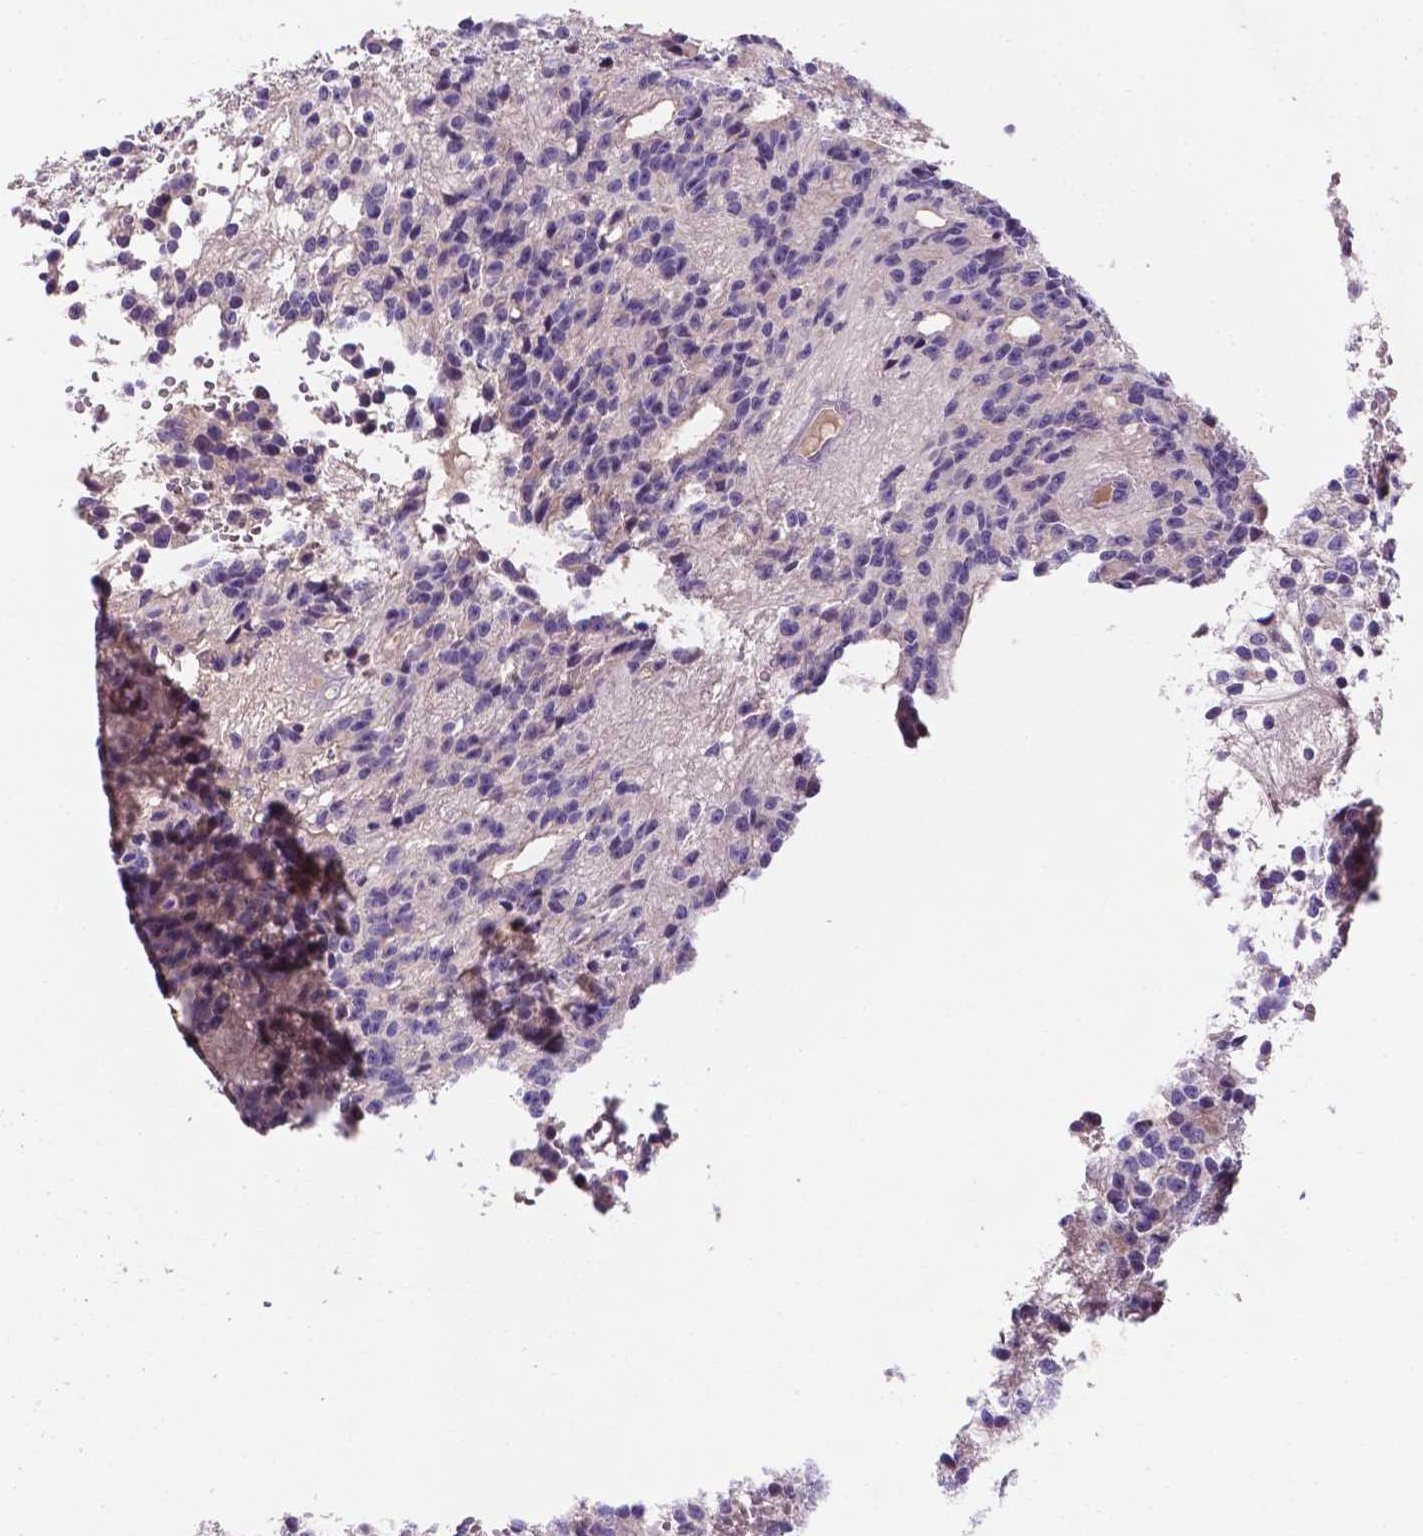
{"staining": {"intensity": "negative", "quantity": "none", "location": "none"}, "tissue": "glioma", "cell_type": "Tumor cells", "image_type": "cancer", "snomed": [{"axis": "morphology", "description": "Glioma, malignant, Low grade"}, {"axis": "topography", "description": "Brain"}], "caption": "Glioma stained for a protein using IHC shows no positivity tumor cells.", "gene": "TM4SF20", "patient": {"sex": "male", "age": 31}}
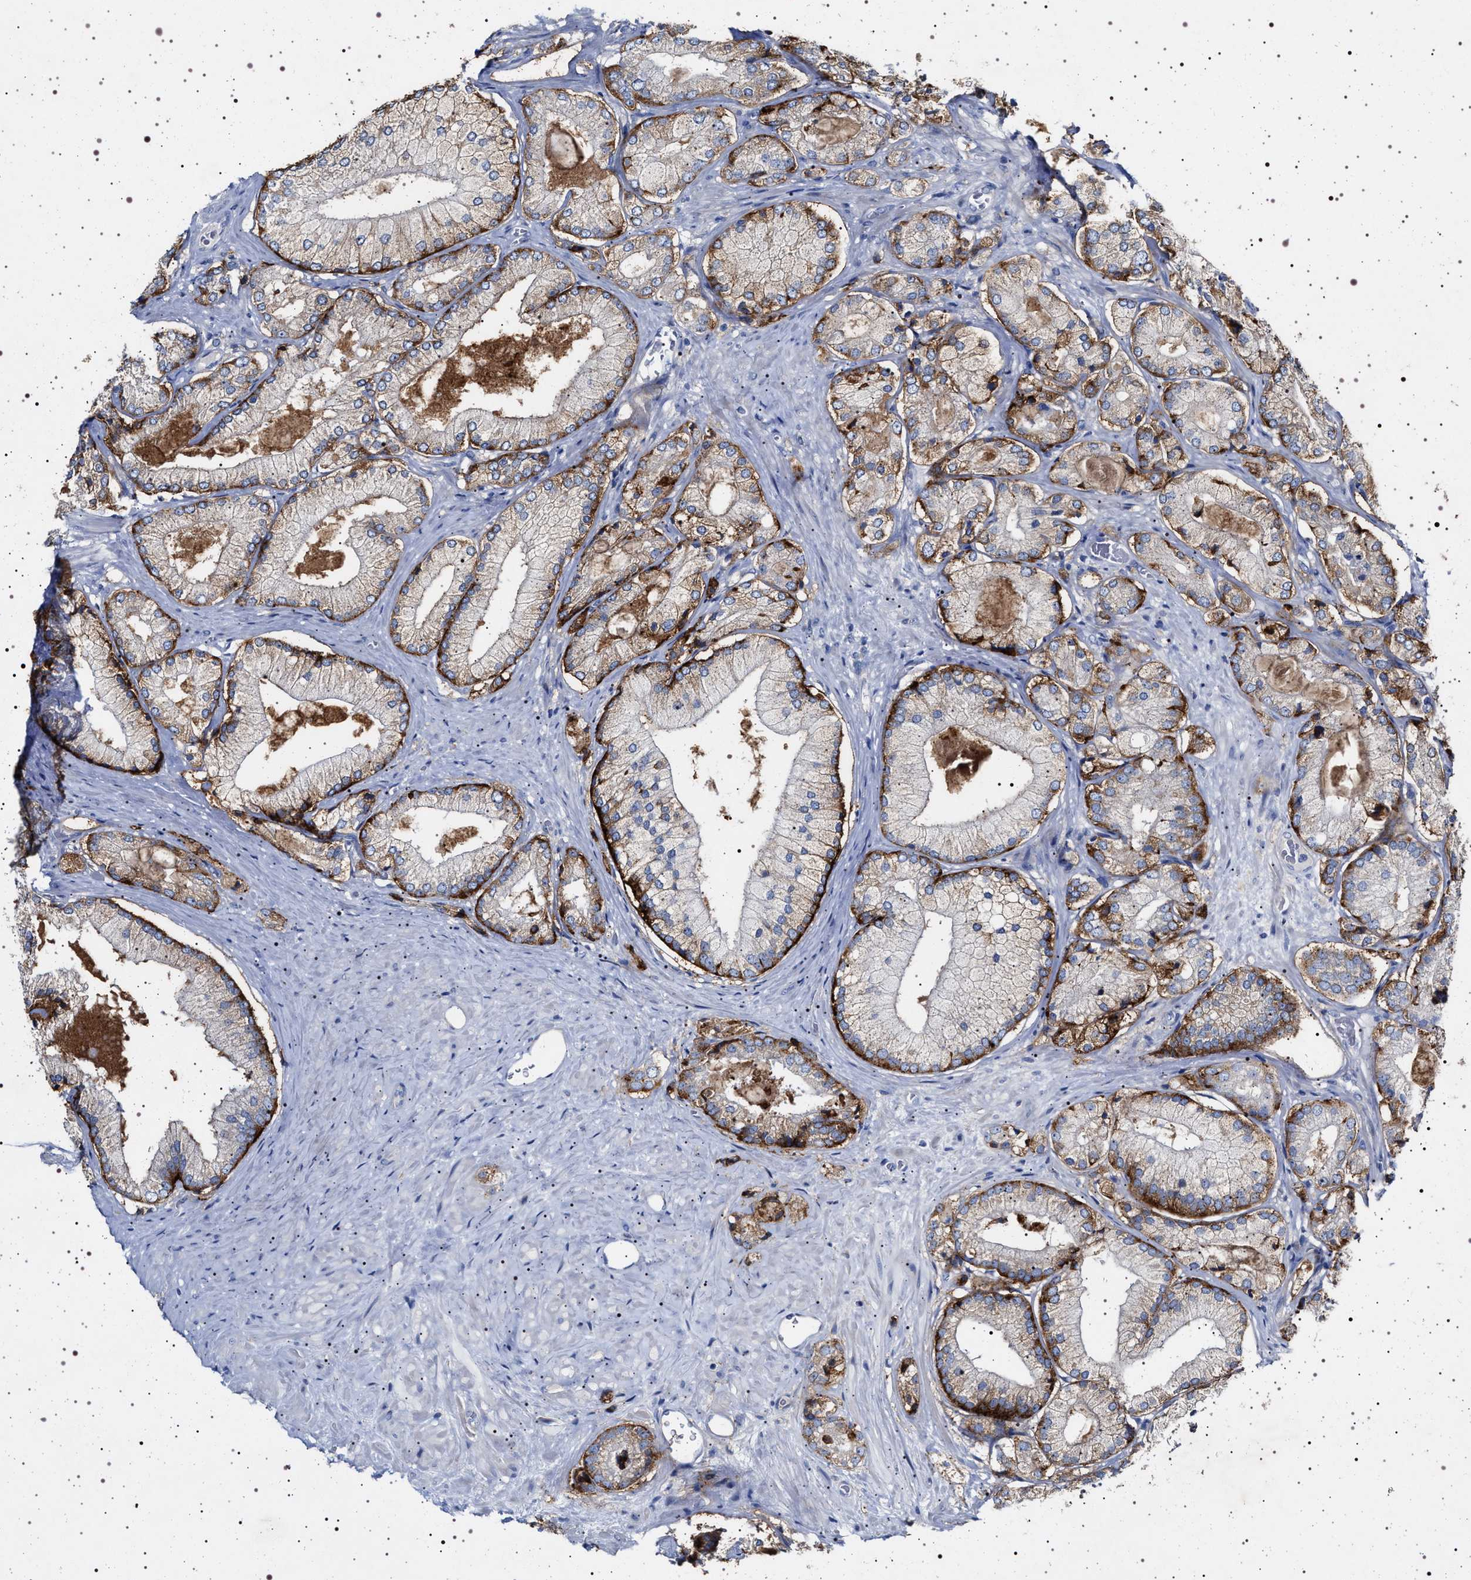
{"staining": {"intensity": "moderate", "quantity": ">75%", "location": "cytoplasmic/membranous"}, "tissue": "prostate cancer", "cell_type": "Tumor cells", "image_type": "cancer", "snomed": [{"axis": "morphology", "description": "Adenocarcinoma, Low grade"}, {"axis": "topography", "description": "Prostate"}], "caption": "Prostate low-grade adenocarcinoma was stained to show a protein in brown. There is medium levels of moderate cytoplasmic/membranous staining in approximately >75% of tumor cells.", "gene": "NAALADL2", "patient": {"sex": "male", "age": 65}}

---

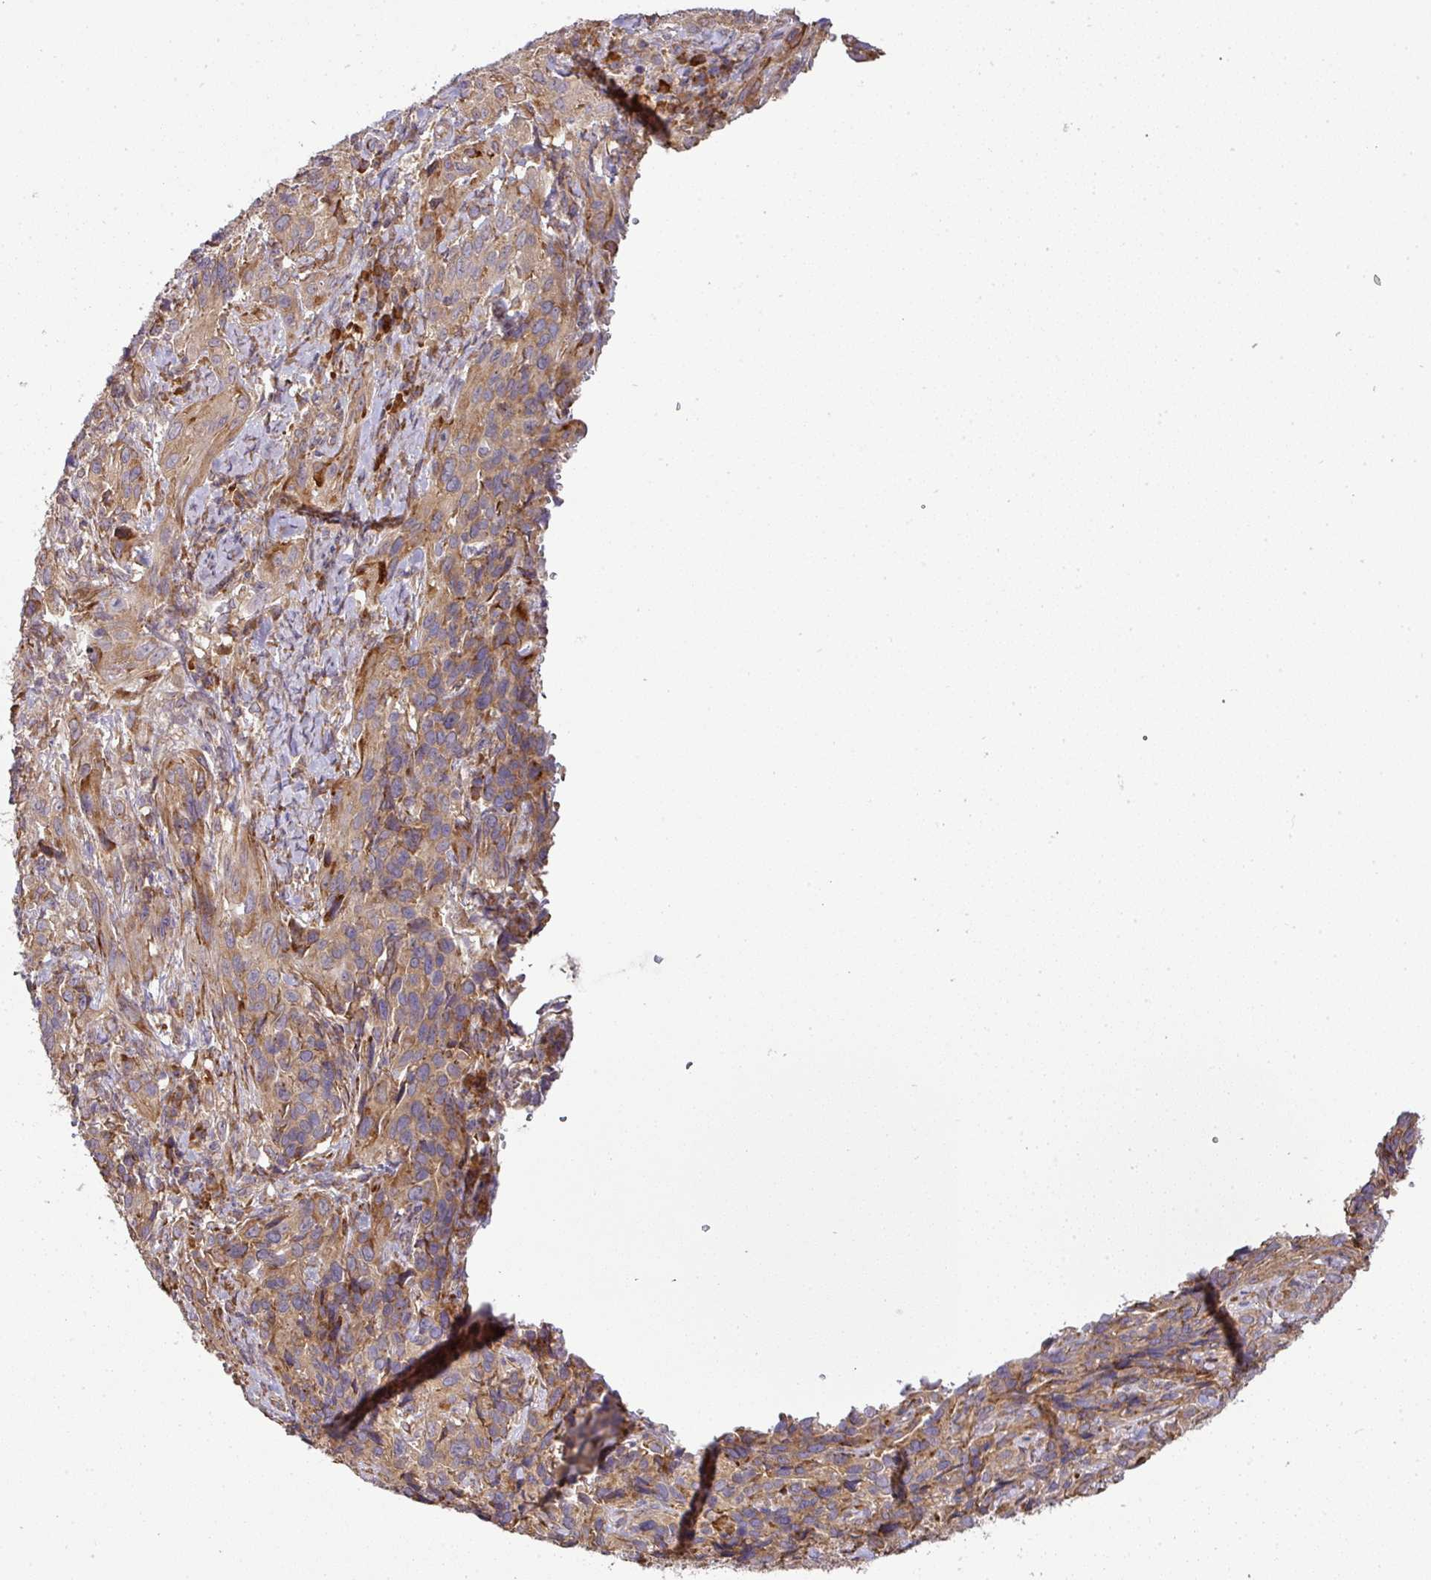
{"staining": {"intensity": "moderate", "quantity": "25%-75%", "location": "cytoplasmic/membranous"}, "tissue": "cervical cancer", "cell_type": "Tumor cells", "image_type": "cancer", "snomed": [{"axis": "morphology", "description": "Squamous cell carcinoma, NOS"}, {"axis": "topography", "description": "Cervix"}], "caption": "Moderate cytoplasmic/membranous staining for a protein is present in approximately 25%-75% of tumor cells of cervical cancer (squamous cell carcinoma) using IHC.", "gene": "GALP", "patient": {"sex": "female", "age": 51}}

Work instructions
Pictures aside, return exactly the lines from the data above, starting at the line that has "stained for a" and ending at the line that has "low-grade adenocarcinoma was", both included.

Answer to the exercise
{"staining": {"intensity": "negative", "quantity": "none", "location": "none"}, "tissue": "glioma", "cell_type": "Tumor cells", "image_type": "cancer", "snomed": [{"axis": "morphology", "description": "Glioma, malignant, Low grade"}, {"axis": "topography", "description": "Brain"}], "caption": "Glioma stained for a protein using IHC shows no positivity tumor cells.", "gene": "TM4SF20", "patient": {"sex": "male", "age": 31}}
{"staining": {"intensity": "moderate", "quantity": ">75%", "location": "cytoplasmic/membranous"}, "tissue": "prostate cancer", "cell_type": "Tumor cells", "image_type": "cancer", "snomed": [{"axis": "morphology", "description": "Adenocarcinoma, Low grade"}, {"axis": "topography", "description": "Prostate"}], "caption": "Prostate low-grade adenocarcinoma was stained to show a protein in brown. There is medium levels of moderate cytoplasmic/membranous staining in approximately >75% of tumor cells.", "gene": "NAALADL2", "patient": {"sex": "male", "age": 65}}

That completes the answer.